Portanto: os inefáveis socialistas que tomaram as rédeas do poder acreditam que criancinhas com seis anos tenham dotes extemporâneos que permitam fazer o que poucos de idade bem mais avançada conseguem com lucidez. Está-se mesmo a imaginar o nascimento, com a exponencial proporção do nascimento de cogumelos, de associações de estudantes de petizada imberbe. Está-se mesmo a imaginar um grupo de petizes a ter a iniciativa de formar uma associação de estudantes lá na escola que começaram a frequentar. Estes pedagogos pecam por optimismo: hão-de acreditar que os sobredotados pululam de norte a sul, numa antecipação do país fantástico que haveremos de ser quando esta gesta de sobredotados crescer e for a sua vez de se banquetear com o poder.

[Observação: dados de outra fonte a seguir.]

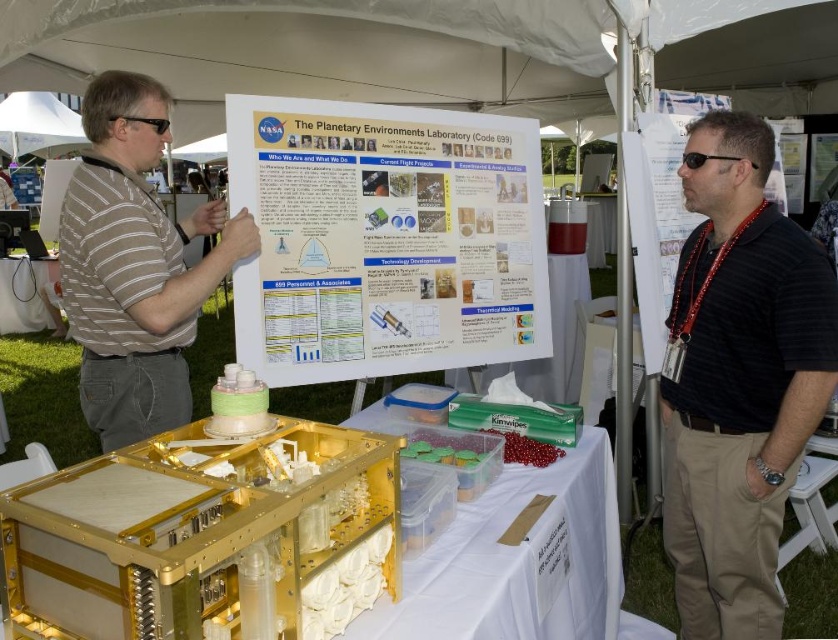
Question: Which point is closer to the camera?

Choices:
 (A) black striped shirt at center
 (B) red glossy beads at center
 (C) striped cotton shirt at left
 (D) white paper at center

Answer: (A)

Question: Which point is closer to the camera?

Choices:
 (A) red glossy beads at center
 (B) striped cotton shirt at left
 (C) black striped shirt at center

Answer: (C)

Question: Which object is farther from the camera taking this photo?

Choices:
 (A) black striped shirt at center
 (B) striped cotton shirt at left

Answer: (B)

Question: Does white paper at center have a greater width compared to red glossy beads at center?

Choices:
 (A) no
 (B) yes

Answer: (B)

Question: Is striped cotton shirt at left further to the viewer compared to red glossy beads at center?

Choices:
 (A) yes
 (B) no

Answer: (B)

Question: Can you confirm if black striped shirt at center is positioned to the right of green frosted cupcake at center?

Choices:
 (A) no
 (B) yes

Answer: (B)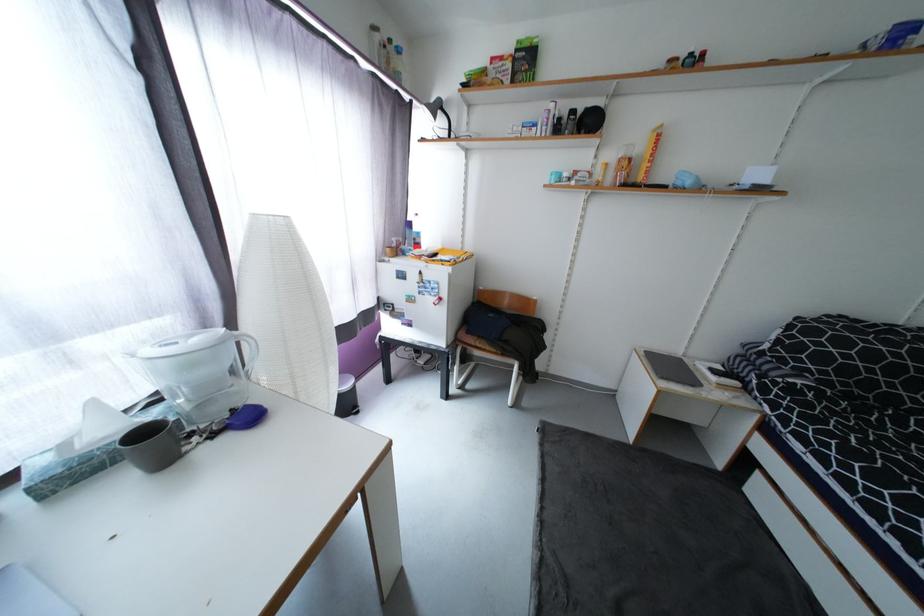
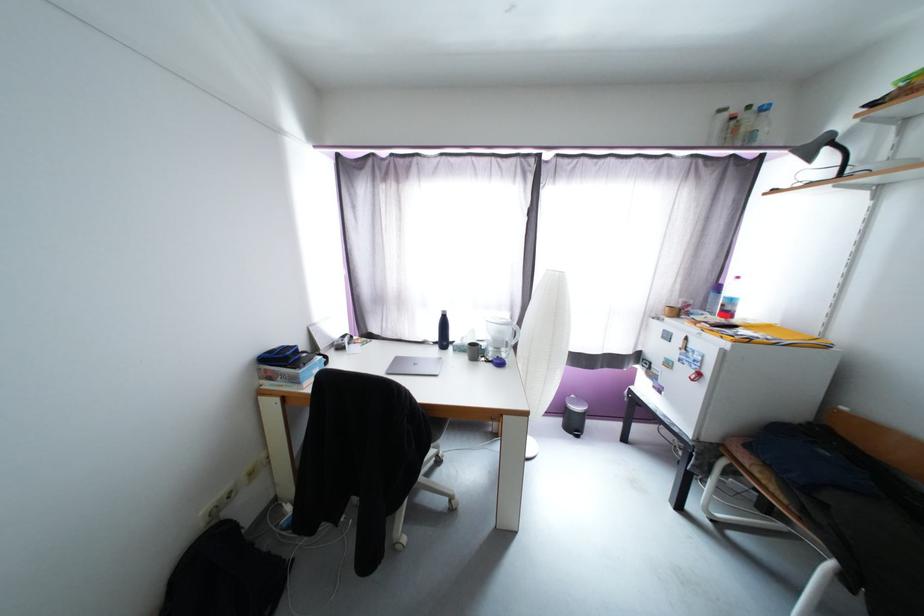
Question: How did the camera likely rotate?

Choices:
 (A) Left
 (B) Right
 (C) Up
 (D) Down

Answer: (A)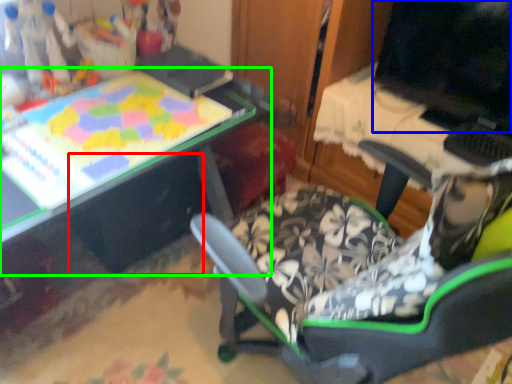
Question: Estimate the real-world distances between objects in this image. Which object is farther from drawer (highlighted by a red box), computer monitor (highlighted by a blue box) or table (highlighted by a green box)?

Choices:
 (A) computer monitor
 (B) table

Answer: (A)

Regresso à revelação da lei pelas palavras de Santana Castilho. Tanta coisa a que as activistas criancinhas têm direito: é tempo de antena, é dinheiro público para se governarem, é o dever de serem consultados em leis que lhes digam respeito, o dever dos órgãos de gestão da escola os chamarem a participar em decisões importantes para a vida da escola. É por isso que proponho aqui a extensão natural desta lei tão vanguardista: o direito de voto aos petizes de, pelo menos, seis anos. Não faz sentido tanta latitude de direitos escolares e depois ser-lhes negado o direito de voto. É de uma incongruência fatal para a visão desassombrada dos pedagogos que andam sempre três passos à frente dos demais.

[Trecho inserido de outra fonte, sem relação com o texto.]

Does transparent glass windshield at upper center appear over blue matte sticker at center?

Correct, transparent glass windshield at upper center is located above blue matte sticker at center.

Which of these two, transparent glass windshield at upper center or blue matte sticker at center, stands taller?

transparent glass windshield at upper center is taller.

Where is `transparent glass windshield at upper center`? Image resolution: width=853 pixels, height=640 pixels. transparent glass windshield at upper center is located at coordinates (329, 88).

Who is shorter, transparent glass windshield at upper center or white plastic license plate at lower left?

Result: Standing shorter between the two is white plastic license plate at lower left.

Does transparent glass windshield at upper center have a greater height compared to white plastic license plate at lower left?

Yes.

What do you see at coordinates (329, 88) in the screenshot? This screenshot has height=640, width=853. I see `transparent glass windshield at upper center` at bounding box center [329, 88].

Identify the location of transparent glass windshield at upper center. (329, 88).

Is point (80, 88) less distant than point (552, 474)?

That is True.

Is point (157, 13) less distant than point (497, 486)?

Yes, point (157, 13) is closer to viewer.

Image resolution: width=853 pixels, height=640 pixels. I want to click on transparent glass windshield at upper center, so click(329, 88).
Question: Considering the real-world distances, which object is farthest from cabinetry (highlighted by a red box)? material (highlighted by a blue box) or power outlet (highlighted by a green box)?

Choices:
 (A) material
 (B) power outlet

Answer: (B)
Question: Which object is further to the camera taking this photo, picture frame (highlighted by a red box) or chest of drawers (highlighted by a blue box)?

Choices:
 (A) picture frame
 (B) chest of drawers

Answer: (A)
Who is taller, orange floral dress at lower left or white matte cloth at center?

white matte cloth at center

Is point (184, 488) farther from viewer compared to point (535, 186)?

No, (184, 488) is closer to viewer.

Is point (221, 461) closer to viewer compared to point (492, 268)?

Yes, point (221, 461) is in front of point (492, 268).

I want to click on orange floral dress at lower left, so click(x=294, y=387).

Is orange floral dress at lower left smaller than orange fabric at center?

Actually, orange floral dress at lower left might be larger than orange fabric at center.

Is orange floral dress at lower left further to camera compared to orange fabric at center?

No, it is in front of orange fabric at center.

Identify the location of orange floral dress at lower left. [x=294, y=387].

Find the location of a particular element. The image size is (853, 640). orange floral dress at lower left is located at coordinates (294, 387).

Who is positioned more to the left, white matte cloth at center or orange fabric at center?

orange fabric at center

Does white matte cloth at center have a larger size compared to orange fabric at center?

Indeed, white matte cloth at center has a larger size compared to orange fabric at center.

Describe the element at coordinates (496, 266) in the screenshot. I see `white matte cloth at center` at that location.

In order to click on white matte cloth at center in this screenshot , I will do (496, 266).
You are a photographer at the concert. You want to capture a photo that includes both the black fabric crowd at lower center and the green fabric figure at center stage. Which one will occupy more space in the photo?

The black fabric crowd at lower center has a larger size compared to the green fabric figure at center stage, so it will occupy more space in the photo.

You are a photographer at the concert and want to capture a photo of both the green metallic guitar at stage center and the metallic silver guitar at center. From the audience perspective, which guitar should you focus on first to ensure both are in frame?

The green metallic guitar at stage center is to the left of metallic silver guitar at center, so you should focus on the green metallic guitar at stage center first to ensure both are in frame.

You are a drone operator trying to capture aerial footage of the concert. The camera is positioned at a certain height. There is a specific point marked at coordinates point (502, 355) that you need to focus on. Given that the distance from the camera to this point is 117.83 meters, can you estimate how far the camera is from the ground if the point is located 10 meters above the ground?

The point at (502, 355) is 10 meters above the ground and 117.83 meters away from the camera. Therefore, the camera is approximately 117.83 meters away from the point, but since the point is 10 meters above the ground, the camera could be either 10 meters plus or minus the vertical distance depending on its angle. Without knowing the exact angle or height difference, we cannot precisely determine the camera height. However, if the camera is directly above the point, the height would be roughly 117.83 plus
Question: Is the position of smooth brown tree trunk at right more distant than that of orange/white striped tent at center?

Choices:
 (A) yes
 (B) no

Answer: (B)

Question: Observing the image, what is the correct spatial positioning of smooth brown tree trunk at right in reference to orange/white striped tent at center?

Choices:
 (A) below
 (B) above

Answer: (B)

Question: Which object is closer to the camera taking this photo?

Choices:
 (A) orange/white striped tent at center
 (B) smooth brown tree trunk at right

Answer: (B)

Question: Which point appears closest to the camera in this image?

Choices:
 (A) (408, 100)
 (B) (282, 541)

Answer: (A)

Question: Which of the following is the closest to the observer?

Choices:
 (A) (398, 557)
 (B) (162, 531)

O que é espantoso é alguém acreditar, no seu bom juízo, que criancinhas de tão tenra idade tenham discernimento para tanta coisa prevista naquela lei. Até ia mais atrás no processo: sequer terão iniciativa para se constituírem em associação de estudantes, quanto mais interesse em se envolverem na governação da escola e em participarem, com pareceres, na política educativa da nação. Se mal sabem escrever, como poderão dar pareceres? Se isto não é optimismo excessivo dos pedagogos, o que será? Um mundo imaginário, habitado por mentes tão brilhantes, porventura a descoberta do caminho que haveremos de trilhar num futuro não muito distante. Quem sabe se, a prazo – mas em que prazo? – a espécie humana evoluirá de tal maneira que petizes de seis anos terão interesse e capacidade para fazer tudo aquilo que, em jeito premonitório, a lei 23/2006 hoje já prevê.Eu diria, parafraseando o astronauta que pisou a lua: um passo gigantesco para a humanidade, esta lei. Se aterrarmos do voo da fantasia consegue-se perceber o assassinato de carácter das criancinhas de seis anos: digam os especialistas em “ciências da educação”, com a ajuda de psicólogos, se dos petizes de seis anos o que se espera é que brinquem, e muito, e não abracem burocráticas tarefas que os tornam adultos antes do tempo.

Ou, parafraseando o conhecido slogan da monopolista empresa de telecomunicações, “há coisas fantásticas, não há?” Tenho as minhas suspeitas: que lá pelo edifício onde se congeminam estas avançadíssimas soluções tecidas pelos pedagogos, muito vinho jorra à hora do almoço. Se, contudo, os “pedabobos” forem abstémicas criaturas, só resta uma interpretação: temos “eduquês” a mais. O “eduquês” é um cancro que corrói a paixão de tantos políticos e asfixia a fonte de emancipação da sociedade civil, remetida, geração após geração, à condição de cobaia destes experimentalistas.

Pudessem os “pedabobos” ser remetidos a uma torre de marfim onde simulassem as suas extravagantes experiências, sem obrigarem crianças de carne e osso a serem submetidas a essas experiências, e a educação começava a endireitar-se. Será esse o segredo: tirar os “pedabobos” da educação?